待办事项
请从下面这篇讲ELISA洗板技巧的文章的最后一句之后接着往下写，可以吗？

给定文本
┌────────
ELISA洗板技巧：少走90%实验弯路！

       尽管ELISA测定操作步骤简单，但有可能会影响测定结果的因素却比较多。不充分的洗涤会导致差异和高背景，从而带来不理想的结果！在做ELISA实验时，洗板有两种方法：【手工洗板】和【洗板机洗板】

【手工洗板】：甩尽孔内液体，每孔加满洗涤液，静置1min后甩尽孔内液体，在吸水纸上拍干，如此洗板5次。

【自动洗板机】：每孔注入洗液350μL，浸泡1min，洗板5次。

让我们一起看看洗板时操作要点有哪些呢：

1）洗涤需要20倍稀释，配置时用新鲜无污染的蒸馏水或去离子水现配现用。洗液若有结晶应待其溶解后配置。

20×洗涤缓冲液的稀释：蒸馏水按1：20稀释，即1份的20×洗涤缓冲液加19份的蒸馏水。

2）垂直倒液，重复3-5次，不要手腕左右摇摆、旋转来倒液体。
└────────
所给记录
┌────────
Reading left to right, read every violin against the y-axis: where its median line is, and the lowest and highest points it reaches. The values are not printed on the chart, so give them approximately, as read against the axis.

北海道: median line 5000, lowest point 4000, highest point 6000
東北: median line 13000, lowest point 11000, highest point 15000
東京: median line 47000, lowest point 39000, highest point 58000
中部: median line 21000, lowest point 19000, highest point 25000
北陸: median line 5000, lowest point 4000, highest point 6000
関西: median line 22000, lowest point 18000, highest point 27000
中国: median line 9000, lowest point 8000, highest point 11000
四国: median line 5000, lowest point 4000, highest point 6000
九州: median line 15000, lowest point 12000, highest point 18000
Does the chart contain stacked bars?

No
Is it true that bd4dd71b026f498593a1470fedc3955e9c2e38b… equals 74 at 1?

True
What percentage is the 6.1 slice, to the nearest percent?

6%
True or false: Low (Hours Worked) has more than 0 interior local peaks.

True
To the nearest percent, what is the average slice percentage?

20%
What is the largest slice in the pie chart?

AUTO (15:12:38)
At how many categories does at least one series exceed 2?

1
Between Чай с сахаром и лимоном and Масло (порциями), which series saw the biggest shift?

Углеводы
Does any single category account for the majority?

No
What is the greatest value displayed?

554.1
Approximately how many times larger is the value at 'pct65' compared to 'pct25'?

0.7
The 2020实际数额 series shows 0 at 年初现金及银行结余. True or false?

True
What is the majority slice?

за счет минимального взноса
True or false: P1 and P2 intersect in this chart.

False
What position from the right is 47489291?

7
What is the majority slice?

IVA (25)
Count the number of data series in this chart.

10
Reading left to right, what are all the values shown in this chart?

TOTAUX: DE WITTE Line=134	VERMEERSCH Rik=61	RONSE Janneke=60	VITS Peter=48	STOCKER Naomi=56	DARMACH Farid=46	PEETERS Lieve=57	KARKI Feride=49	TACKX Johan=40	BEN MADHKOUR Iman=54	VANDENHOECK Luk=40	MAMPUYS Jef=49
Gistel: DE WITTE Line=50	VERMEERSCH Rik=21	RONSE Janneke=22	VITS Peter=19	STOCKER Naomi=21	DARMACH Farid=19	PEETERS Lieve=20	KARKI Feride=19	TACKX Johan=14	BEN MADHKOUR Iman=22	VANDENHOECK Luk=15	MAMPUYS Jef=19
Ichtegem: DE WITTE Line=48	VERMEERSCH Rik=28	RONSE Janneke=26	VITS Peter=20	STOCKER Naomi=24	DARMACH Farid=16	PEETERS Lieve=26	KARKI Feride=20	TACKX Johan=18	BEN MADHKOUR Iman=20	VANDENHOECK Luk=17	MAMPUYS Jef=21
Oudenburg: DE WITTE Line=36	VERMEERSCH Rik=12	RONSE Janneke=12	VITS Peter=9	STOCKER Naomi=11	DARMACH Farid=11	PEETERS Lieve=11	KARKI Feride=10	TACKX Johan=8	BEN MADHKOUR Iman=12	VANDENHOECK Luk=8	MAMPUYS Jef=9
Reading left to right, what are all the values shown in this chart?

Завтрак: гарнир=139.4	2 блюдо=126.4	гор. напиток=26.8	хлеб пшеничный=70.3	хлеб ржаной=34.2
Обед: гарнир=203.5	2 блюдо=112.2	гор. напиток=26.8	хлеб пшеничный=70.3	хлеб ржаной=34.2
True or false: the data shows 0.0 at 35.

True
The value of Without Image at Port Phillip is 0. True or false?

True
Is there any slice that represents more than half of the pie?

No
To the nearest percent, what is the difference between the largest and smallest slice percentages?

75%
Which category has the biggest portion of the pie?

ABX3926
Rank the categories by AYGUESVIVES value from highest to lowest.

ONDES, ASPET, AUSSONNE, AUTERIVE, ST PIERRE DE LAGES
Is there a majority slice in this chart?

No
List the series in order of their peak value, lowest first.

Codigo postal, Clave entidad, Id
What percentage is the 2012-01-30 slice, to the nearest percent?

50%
└────────
回答如下
3）倒液后将酶标板放在吸水纸上拍干。用干净的滤纸，不要用卫生纸。（细小粉尘或碎屑容易吸附到孔底，导致洗板不干净，结果偏高或偏低，重复孔的数值也会相差很大。

4）每孔加入350ul洗液，太多将溢出孔外污染相邻的孔。（特别是每次洗板的前两遍，若高浓度孔流传到低浓度孔或空白孔，其造成的交叉污染将无法洗掉，背景增高）

5）加入洗液浸泡1分钟，洗板5次。（洗板时间太短，洗涤效果不佳。）延长洗板时间和增加洗板次数可以使背景更干净。